I like swimming. Despite being incapable of putting my head under water without a panic-attack, I find the repetitive nature of swimming deeply relaxing and excellent for thinking. It is also the only time I am ever separated from my iPhone, which is in itself a positive thing.
The only downside to swimming in a busy municipal pool, is the frequency with which one bumps into acquaintances. For some reason it is far more comfortable to don a bathing suit before complete strangers, than it is to wear one in front of people you see socially. Pool-side showering feels uncomfortably intimate when sandwiched between Councillor Williams and the man who sweeps my chimney (that’s not a euphemism, he really is my chimney sweep).

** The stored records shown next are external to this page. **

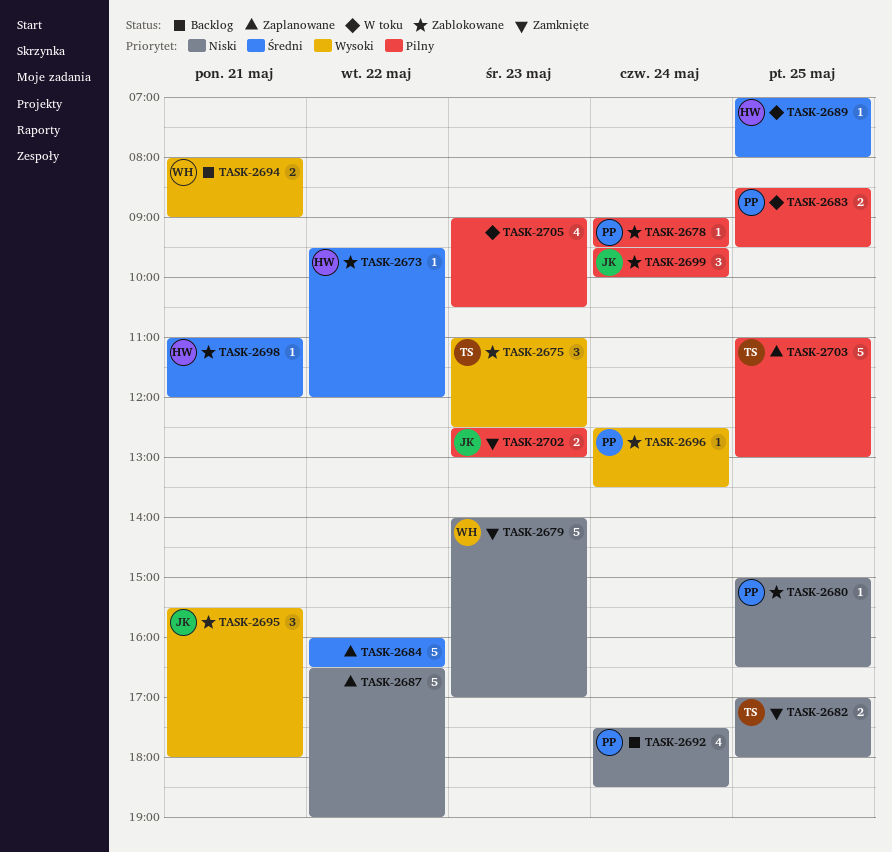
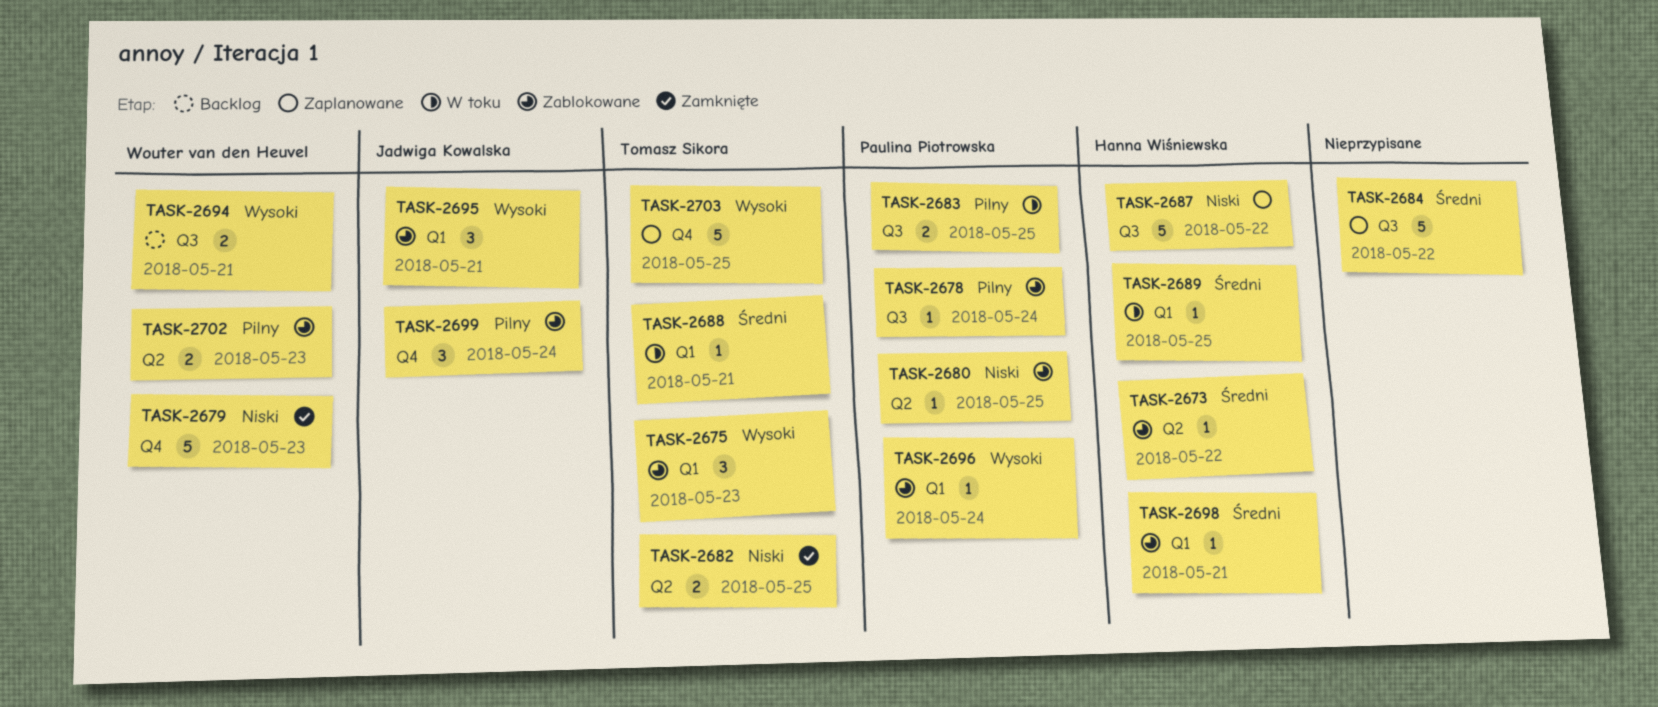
TASK-2687, owner: none -> Hanna Wiśniewska
TASK-2688: none -> present
TASK-2692: present -> none
TASK-2702, status: Zamknięte -> Zablokowane
TASK-2702, owner: Jadwiga Kowalska -> Wouter van den Heuvel
TASK-2703, priority: Pilny -> Wysoki
TASK-2705: present -> none

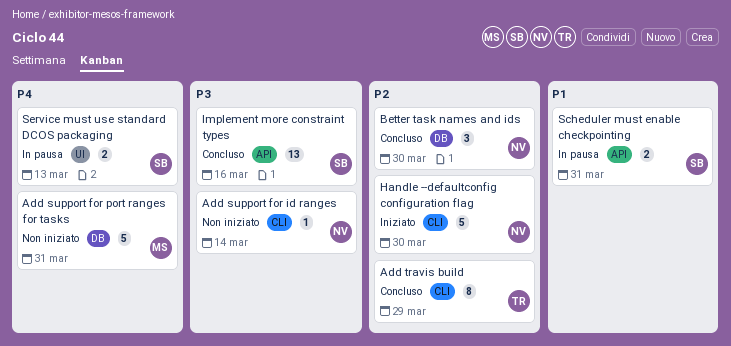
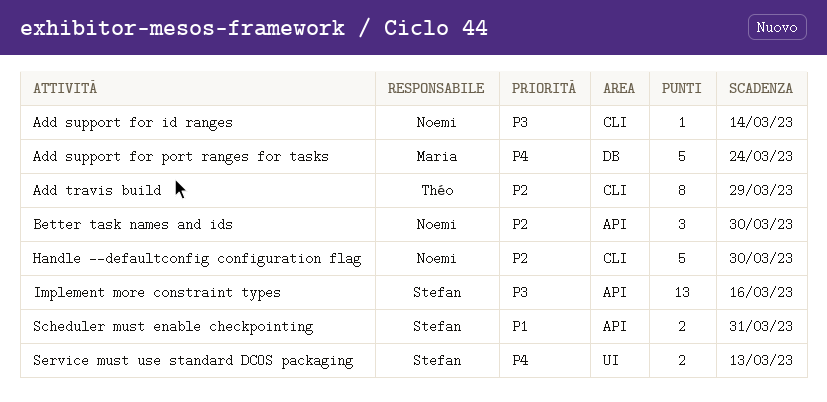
Add support for port ranges for tasks, due: Mar 31 -> Mar 24
Better task names and ids, label: DB -> API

I recently took the children to a swimming party which, although very jolly, caused a ripple of anxiety across some of the guests, who wondered if wearing a maternity costume was still acceptable two years after the last baby had arrived (it isn’t). Dismissing my habitual floral monstrosity as too mumsy, and my black Speedo as too functional, I threw my credit-card at the problem and bought a fifties-style suit with support in all the right places.

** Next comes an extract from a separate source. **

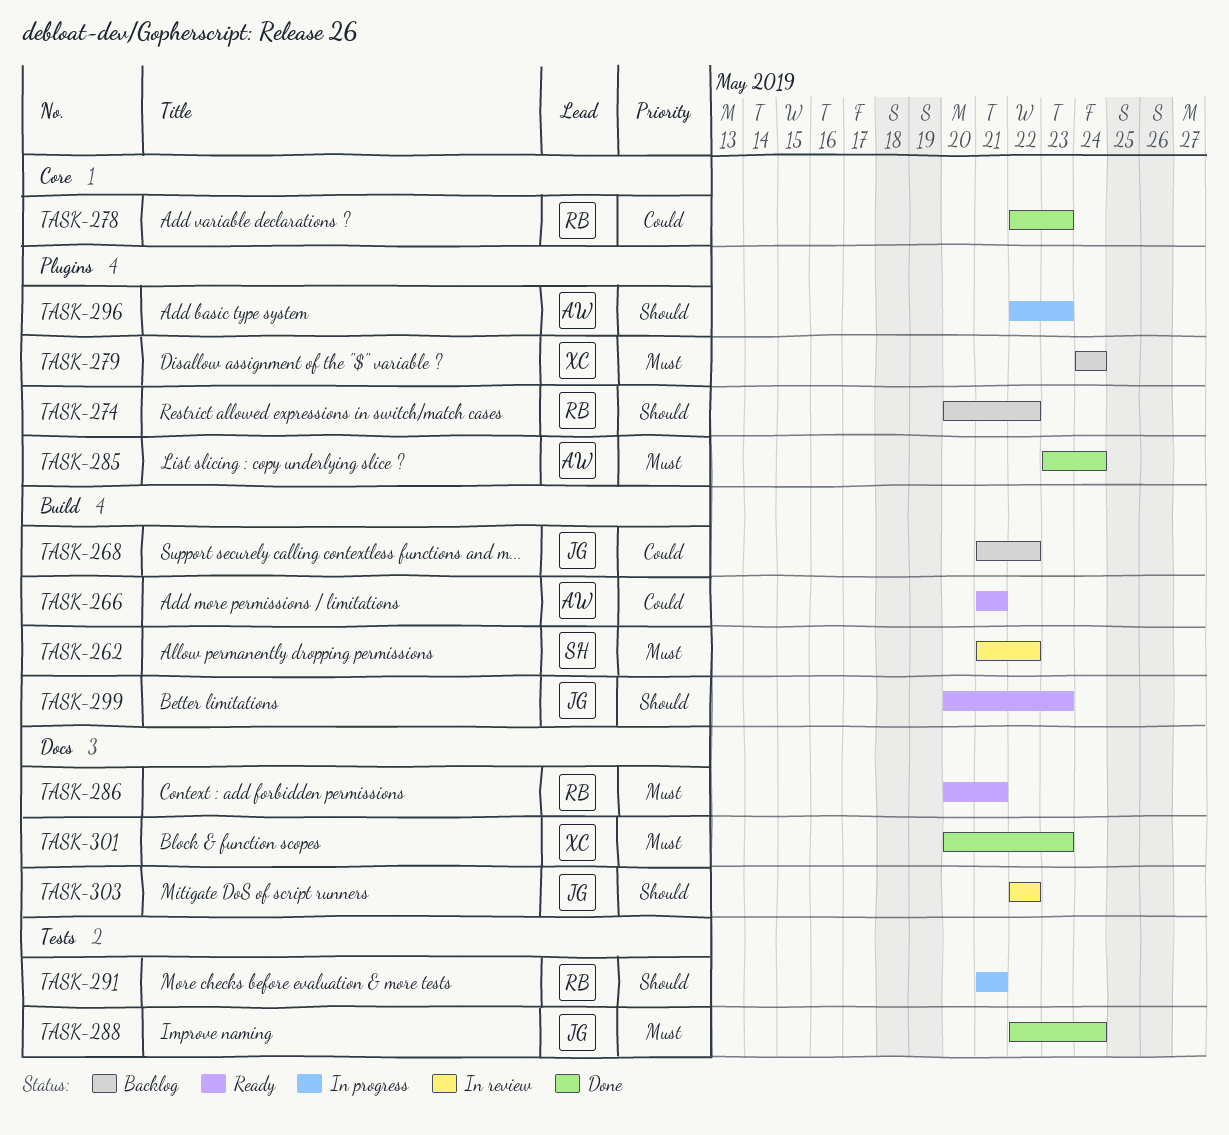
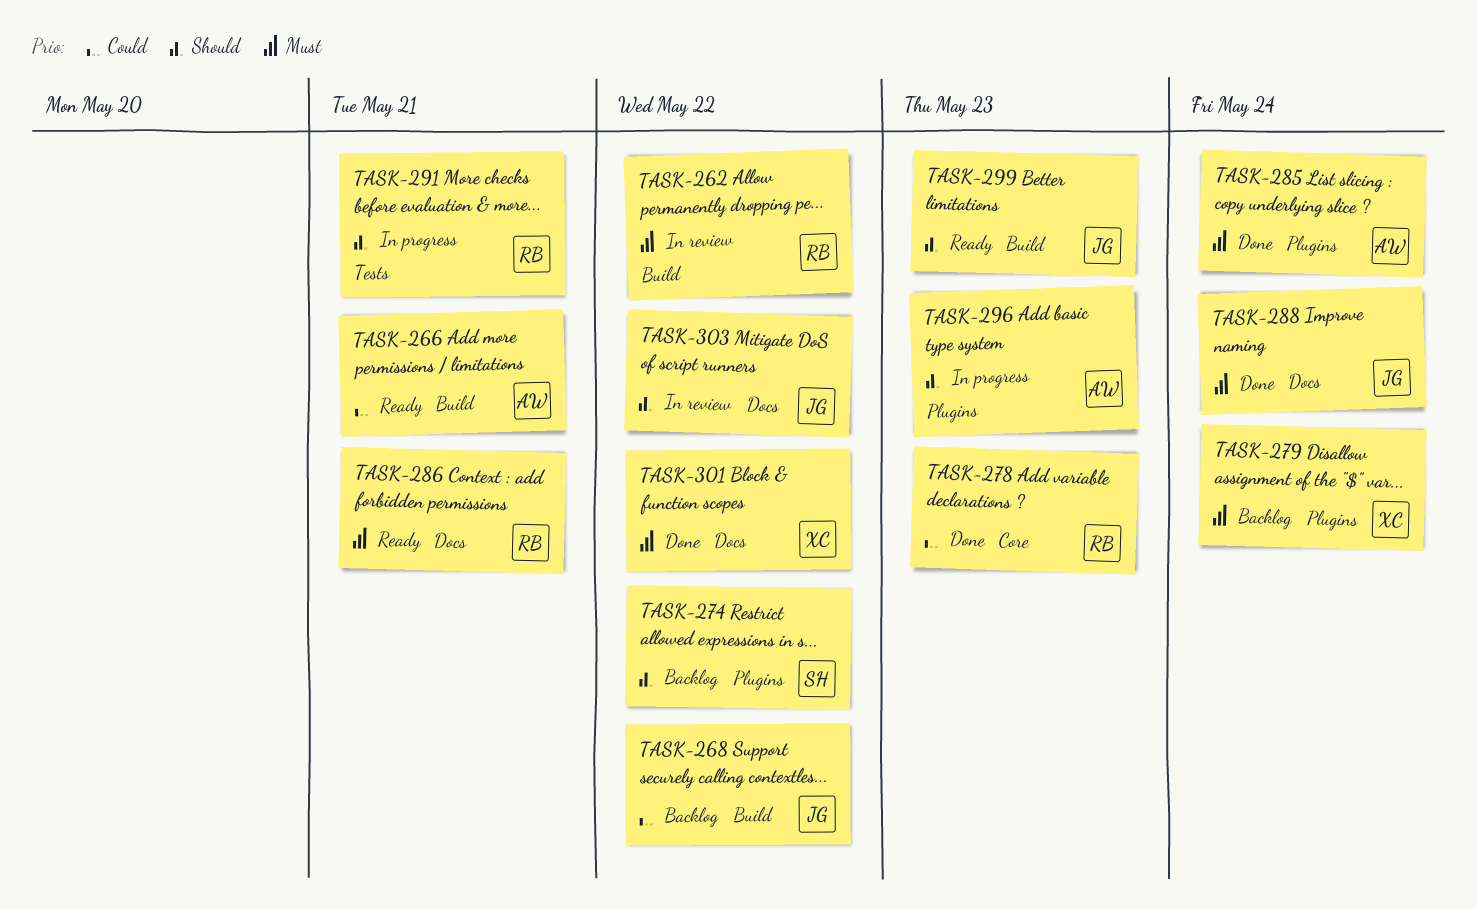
TASK-262, owner: SH -> RB
TASK-274, owner: RB -> SH
TASK-288, label: Tests -> Docs
TASK-301, due: May 23 -> May 22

My local leisure centre raises the floor of the pool for toddlers, which means the only way to ensure one’s wobbly bits are safely hidden beneath the water is to lie on the bottom like a halibut. I lay like this for some time, returning to a vertical position only to catch up with all those parents I hadn’t seen since the last party. And therein lay my etiquette conundrum. I have blogged previously about my predilection for cheek-kissing; it is something I instinctively do when meeting a friend or acquaintance. Thus I abandoned my flat-fish impression to say hello to a friend’s husband, automatically leaning forward to kiss him. It was only then that I realised how wildly inappropriate such contact feels when you’re both sopping wet and wearing bathing costumes. I wondered briefly if I may be contravening the ‘no petting’ rule. Too late to change tactics I made the kiss as swift as possible, sticking out my bottom like a duck in case our damp groins should inadvertently touch.
I have consigned social kissing to dry land with immediate effect, so if you catch me in the pool and I greet you with nothing more than a cheery wave and a swift back-stroke in the opposite direction, please don’t be offended. I’ll pucker up once you’ve got your clothes on.